Kyrgios, peut-être, peut devenir un joueur qui défie l'histoire et commence à gagner gros après la fenêtre traditionnelle du Slam.

"Je pense que les Big Three montrent certainement aux gens que vous pouvez (gagner plus)", a déclaré Courier.

"Ils inspirent beaucoup de jeunes joueurs juniors que nous connaîtrons ici dans la prochaine décennie, qui ne sont même pas encore sur la scène.

"Mais une fois que les Big Three se seront éloignés – ce qui ne vient pas bientôt, à mon avis, je pense que nous aurons toujours Djokovic et Nadal dans les années à venir – mais je pense finalement que oui; il se normalisera et les joueurs auront plus de chances qu'ils n'en ont eu au cours des 15 dernières années. "

Pourtant, il y a une réalité difficile à surmonter pour Kyrgios.

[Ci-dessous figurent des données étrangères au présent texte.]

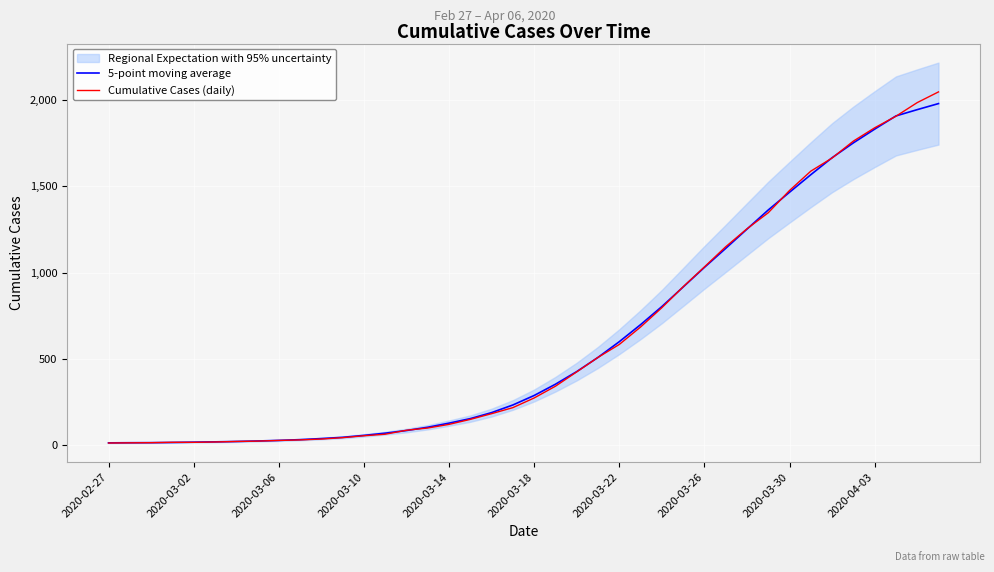

How many lines are shown in the chart?

2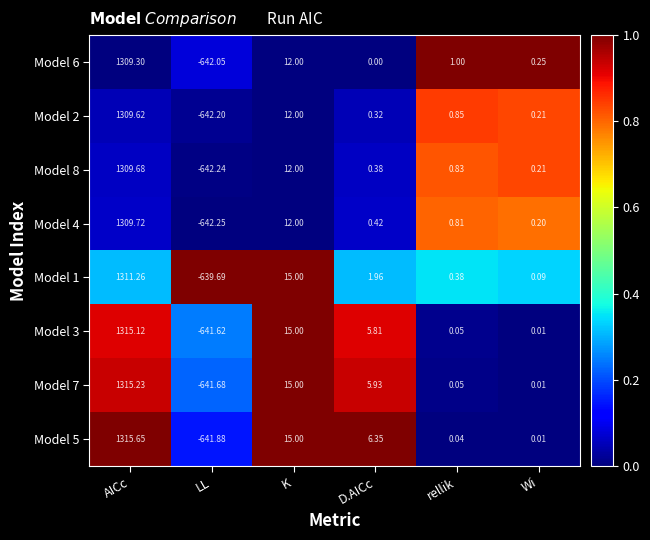

Rank the series at D.AICc from highest to lowest value.

Model 5, Model 7, Model 3, Model 1, Model 4, Model 8, Model 2, Model 6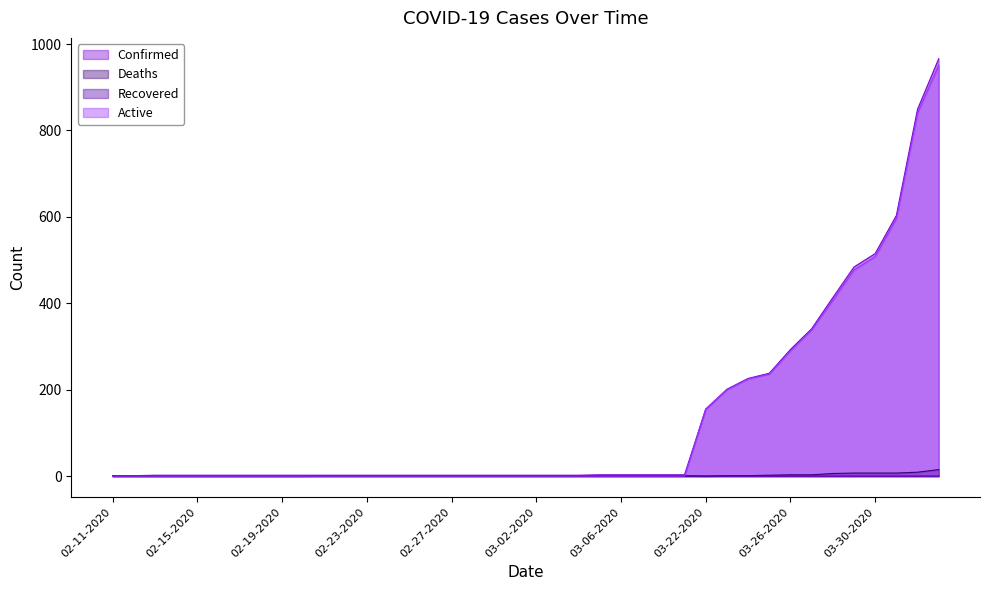

List the labels in order of Active value, largest first.

04-02-2020, 04-01-2020, 03-31-2020, 03-30-2020, 03-29-2020, 03-28-2020, 03-27-2020, 03-26-2020, 03-25-2020, 03-24-2020, 03-23-2020, 03-22-2020, 02-11-2020, 02-12-2020, 02-13-2020, 02-14-2020, 02-15-2020, 02-16-2020, 02-17-2020, 02-18-2020, 02-19-2020, 02-20-2020, 02-21-2020, 02-22-2020, 02-23-2020, 02-24-2020, 02-25-2020, 02-26-2020, 02-27-2020, 02-28-2020, 02-29-2020, 03-01-2020, 03-02-2020, 03-03-2020, 03-04-2020, 03-05-2020, 03-06-2020, 03-07-2020, 03-08-2020, 03-09-2020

À l'ère de l'Open, à partir de 1969, Ilie Nastase et Wawrinka sont les seuls hommes à avoir remporté plusieurs tournois du slam après avoir remporté leur premier passé à l'âge de 25 ans. Nastase avait 26 ans lorsqu'il a remporté l'US Open de 1972, puis le French Open de l'année prochaine.

Et les vainqueurs uniques du Slam qui ont percé à 26 ans ou plus ont également été rares au cours des 50 ans de l'Open de tennis. Pas un seul joueur n'a réussi l'exploit pendant l'ère des Trois Grands – Andy Roddick, Gaston Gaudio, Juan Martin del Potro et Maric Cilic étaient tous plus jeunes – mais c'était déjà extrêmement difficile auparavant.

Seuls neuf joueurs de l'ère Open ont franchi le cap pour remporter leur seul chelem après l'âge de 25 ans. Il s'agit d'Andres Gimeno (34 ans, Roland-Garros 1972); Manuel Orantes (26 ans, US Open 1975); Brian Teacher (26 ans, Australian Open 1980); Andres Gomez (30 ans, Roland-Garros 1990); Thomas Muster (27 ans, Roland-Garros 1995); Petr Korda (30 ans, Australian Open 1998); Goran Ivanisevic (29 ans, Wimbledon 2001); Thomas Johansson (26 ans, Open d'Australie 2002); et Albert Costa (26 ans, Roland-Garros 2002).

La fin de l'ère des trois grands ouvrira à nouveau la porte aux simples mortels qui remporteront les slams. Ils ont montré que gagner à un âge avancé est désormais plus réalisable. Mais maintenant âgé de 24 ans, Kyrgios pourrait avoir près de 30 ans au moment où son plus jeune membre, Djokovic, prend sa retraite.

La fenêtre du Grand Chelem australien n'est pas fermée. Mais il doit bouger.